TO DO: Write every record out again exactly as shown below.

[Stored data entries]
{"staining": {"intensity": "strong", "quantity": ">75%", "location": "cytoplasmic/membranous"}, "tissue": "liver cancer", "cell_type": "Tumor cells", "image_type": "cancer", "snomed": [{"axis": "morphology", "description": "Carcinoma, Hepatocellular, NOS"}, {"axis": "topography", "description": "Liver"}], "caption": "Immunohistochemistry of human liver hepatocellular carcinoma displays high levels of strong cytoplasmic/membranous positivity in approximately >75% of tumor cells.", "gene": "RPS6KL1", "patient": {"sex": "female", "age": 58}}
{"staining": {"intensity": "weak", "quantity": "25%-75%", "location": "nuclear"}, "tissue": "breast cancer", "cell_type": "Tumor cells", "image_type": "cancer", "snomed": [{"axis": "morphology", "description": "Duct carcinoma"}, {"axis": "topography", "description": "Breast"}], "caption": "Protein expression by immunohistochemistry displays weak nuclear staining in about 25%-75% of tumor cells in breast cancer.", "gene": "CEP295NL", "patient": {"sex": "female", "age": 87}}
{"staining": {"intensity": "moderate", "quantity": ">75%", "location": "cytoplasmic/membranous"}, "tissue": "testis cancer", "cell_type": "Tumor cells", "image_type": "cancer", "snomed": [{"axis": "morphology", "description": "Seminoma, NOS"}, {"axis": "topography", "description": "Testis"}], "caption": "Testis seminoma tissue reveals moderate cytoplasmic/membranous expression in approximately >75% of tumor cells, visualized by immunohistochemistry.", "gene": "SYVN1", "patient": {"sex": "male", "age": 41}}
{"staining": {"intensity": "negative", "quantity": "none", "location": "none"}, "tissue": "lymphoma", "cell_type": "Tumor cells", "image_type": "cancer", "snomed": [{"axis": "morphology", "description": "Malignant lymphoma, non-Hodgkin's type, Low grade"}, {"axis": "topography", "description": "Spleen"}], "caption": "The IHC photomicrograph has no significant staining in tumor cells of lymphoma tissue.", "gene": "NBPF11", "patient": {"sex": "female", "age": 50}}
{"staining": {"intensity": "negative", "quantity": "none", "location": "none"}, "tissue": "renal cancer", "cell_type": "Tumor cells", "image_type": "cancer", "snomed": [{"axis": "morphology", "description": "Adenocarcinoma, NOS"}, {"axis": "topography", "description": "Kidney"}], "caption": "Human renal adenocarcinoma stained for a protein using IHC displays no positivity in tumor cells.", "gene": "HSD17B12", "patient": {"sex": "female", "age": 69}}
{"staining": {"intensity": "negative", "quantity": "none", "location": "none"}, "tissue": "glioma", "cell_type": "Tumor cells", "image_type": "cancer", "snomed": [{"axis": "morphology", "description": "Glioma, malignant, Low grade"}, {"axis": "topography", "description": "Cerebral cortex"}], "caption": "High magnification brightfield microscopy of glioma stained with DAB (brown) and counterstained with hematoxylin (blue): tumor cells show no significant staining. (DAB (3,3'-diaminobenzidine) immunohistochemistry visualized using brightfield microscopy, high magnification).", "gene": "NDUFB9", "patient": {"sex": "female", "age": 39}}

RESULT FOR THIS EXERCISE:
{"staining": {"intensity": "strong", "quantity": ">75%", "location": "cytoplasmic/membranous"}, "tissue": "liver cancer", "cell_type": "Tumor cells", "image_type": "cancer", "snomed": [{"axis": "morphology", "description": "Carcinoma, Hepatocellular, NOS"}, {"axis": "topography", "description": "Liver"}], "caption": "Immunohistochemistry of human liver hepatocellular carcinoma displays high levels of strong cytoplasmic/membranous positivity in approximately >75% of tumor cells.", "gene": "RPS6KL1", "patient": {"sex": "female", "age": 58}}
{"staining": {"intensity": "weak", "quantity": "25%-75%", "location": "nuclear"}, "tissue": "breast cancer", "cell_type": "Tumor cells", "image_type": "cancer", "snomed": [{"axis": "morphology", "description": "Duct carcinoma"}, {"axis": "topography", "description": "Breast"}], "caption": "Protein expression by immunohistochemistry displays weak nuclear staining in about 25%-75% of tumor cells in breast cancer.", "gene": "CEP295NL", "patient": {"sex": "female", "age": 87}}
{"staining": {"intensity": "moderate", "quantity": ">75%", "location": "cytoplasmic/membranous"}, "tissue": "testis cancer", "cell_type": "Tumor cells", "image_type": "cancer", "snomed": [{"axis": "morphology", "description": "Seminoma, NOS"}, {"axis": "topography", "description": "Testis"}], "caption": "Testis seminoma tissue reveals moderate cytoplasmic/membranous expression in approximately >75% of tumor cells, visualized by immunohistochemistry.", "gene": "SYVN1", "patient": {"sex": "male", "age": 41}}
{"staining": {"intensity": "negative", "quantity": "none", "location": "none"}, "tissue": "lymphoma", "cell_type": "Tumor cells", "image_type": "cancer", "snomed": [{"axis": "morphology", "description": "Malignant lymphoma, non-Hodgkin's type, Low grade"}, {"axis": "topography", "description": "Spleen"}], "caption": "The IHC photomicrograph has no significant staining in tumor cells of lymphoma tissue.", "gene": "NBPF11", "patient": {"sex": "female", "age": 50}}
{"staining": {"intensity": "negative", "quantity": "none", "location": "none"}, "tissue": "renal cancer", "cell_type": "Tumor cells", "image_type": "cancer", "snomed": [{"axis": "morphology", "description": "Adenocarcinoma, NOS"}, {"axis": "topography", "description": "Kidney"}], "caption": "Human renal adenocarcinoma stained for a protein using IHC displays no positivity in tumor cells.", "gene": "HSD17B12", "patient": {"sex": "female", "age": 69}}
{"staining": {"intensity": "negative", "quantity": "none", "location": "none"}, "tissue": "glioma", "cell_type": "Tumor cells", "image_type": "cancer", "snomed": [{"axis": "morphology", "description": "Glioma, malignant, Low grade"}, {"axis": "topography", "description": "Cerebral cortex"}], "caption": "High magnification brightfield microscopy of glioma stained with DAB (brown) and counterstained with hematoxylin (blue): tumor cells show no significant staining. (DAB (3,3'-diaminobenzidine) immunohistochemistry visualized using brightfield microscopy, high magnification).", "gene": "NDUFB9", "patient": {"sex": "female", "age": 39}}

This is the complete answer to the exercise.